Sandra chegou alguns minutos depois.

- Estou pronta - disse. - Por onde começo?

- Vamos começar pesquisando tudo que pudermos sobre julgamentos de casos de personalidade múltipla. Deve haver uma tonelada de material na Internet. Vamos consultar o jornal do direito penal da Califórnia, a página da TV Jurídica e outros links da área criminalistica e reunir todas as informações pertinentes que conseguirmos junto a Westlaw e Lexis-Nexis. Em seguida, vamos fazer um apanhado de todos os médicos especializados em problemas de personalidade múltipla; depois, contactá-los para ver se eles se dispõem a prestar depoimento como especialistas. Vamos precisar entrevistá-los para ver se poderemos usar os seus depoimentos como reforço à nossa defesa. Eu vou ter de repassar os procedimentos de direito penal e me preparar para o exame do júri. Também vamos precisar obter uma lista das testemunhas arroladas pelo Ministério Público, juntamente com os depoimentos delas. Quero formar todo um pacote com esses procedimentos probatórios.

- E vamos ter de enviar a nossa lista para eles também. Você pretende chamar Ashley para o banco?

David balançou a cabeça.

- Ela está muito fragilizada. A promotoria a arrasaria. - Ele olhou para Sandra. - Este caso vai ser muito difícil.

Sandra sorriu.

- Mas eu sei que você vai ganhar. Eu sei que é capaz.

David telefonou para Harvey Udell, o contador da Kincaid, Tumer, Rose &Ripley.

- Harvey! David Singer.

- Alô, David! Estou sabendo que você vai nos deixar por algum tempo.

- Vou, sim.

- O caso que você está pegando é interessante. Os jornais não param de falar nele. O que você deseja?

- Eu tenho sessenta mil dólares do meu plano de previdência aí, Harvey. Eu não ia retirar agora, mas Sandra e eu acabamos de comprar uma cobertura, e vou precisar do dinheiro para dar a entrada - disse David.
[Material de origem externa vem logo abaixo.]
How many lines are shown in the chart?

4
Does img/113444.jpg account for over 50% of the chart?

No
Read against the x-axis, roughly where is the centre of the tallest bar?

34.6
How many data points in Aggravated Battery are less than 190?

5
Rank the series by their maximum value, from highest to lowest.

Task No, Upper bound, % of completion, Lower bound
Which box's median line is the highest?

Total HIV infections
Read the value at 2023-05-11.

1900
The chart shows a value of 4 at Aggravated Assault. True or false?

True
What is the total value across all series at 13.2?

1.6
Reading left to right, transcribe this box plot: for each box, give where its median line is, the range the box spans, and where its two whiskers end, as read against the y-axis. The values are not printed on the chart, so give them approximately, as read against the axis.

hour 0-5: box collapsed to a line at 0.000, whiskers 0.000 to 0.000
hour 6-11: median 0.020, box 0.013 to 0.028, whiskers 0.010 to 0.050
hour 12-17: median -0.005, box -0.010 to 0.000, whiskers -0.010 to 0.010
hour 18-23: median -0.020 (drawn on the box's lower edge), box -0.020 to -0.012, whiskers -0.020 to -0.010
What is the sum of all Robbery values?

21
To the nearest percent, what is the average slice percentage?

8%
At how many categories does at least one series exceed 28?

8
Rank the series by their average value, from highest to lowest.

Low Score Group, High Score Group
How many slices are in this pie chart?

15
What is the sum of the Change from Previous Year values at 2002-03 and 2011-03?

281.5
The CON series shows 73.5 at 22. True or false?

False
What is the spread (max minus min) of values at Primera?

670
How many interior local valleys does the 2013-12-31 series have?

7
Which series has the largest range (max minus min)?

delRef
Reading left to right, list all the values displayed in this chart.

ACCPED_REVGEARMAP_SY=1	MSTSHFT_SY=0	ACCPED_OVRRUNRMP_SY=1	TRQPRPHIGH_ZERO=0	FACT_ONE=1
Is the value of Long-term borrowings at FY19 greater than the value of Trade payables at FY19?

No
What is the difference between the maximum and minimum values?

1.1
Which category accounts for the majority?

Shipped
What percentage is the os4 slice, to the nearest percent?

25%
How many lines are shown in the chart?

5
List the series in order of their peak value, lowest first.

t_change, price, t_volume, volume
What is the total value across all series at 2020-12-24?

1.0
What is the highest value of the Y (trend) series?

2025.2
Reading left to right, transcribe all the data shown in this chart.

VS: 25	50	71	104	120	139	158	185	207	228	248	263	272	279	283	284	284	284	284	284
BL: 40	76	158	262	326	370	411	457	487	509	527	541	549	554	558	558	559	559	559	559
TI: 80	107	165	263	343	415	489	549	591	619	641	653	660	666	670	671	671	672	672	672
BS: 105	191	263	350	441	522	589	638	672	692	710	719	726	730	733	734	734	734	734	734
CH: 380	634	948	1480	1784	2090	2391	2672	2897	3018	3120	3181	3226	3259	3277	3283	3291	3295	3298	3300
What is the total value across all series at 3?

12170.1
- Uma cobertura! Meus parabéns!

- Obrigado! Quando vou poder pegar o dinheiro?

Decorreu um breve espaço de tempo.

- Eu posso ligar de volta para você?

- Claro. - David passou para ele o número do seu telefone.

- Eu ligo já.

- Obrigado!

Harvey Udell desligou e logo pegou o aparelho de volta.

- Avise ao Sr. Kincaid que eu gostaria de falar com ele agora.

Trinta minutos depois, ele estava no escritório de Joseph Kincaid.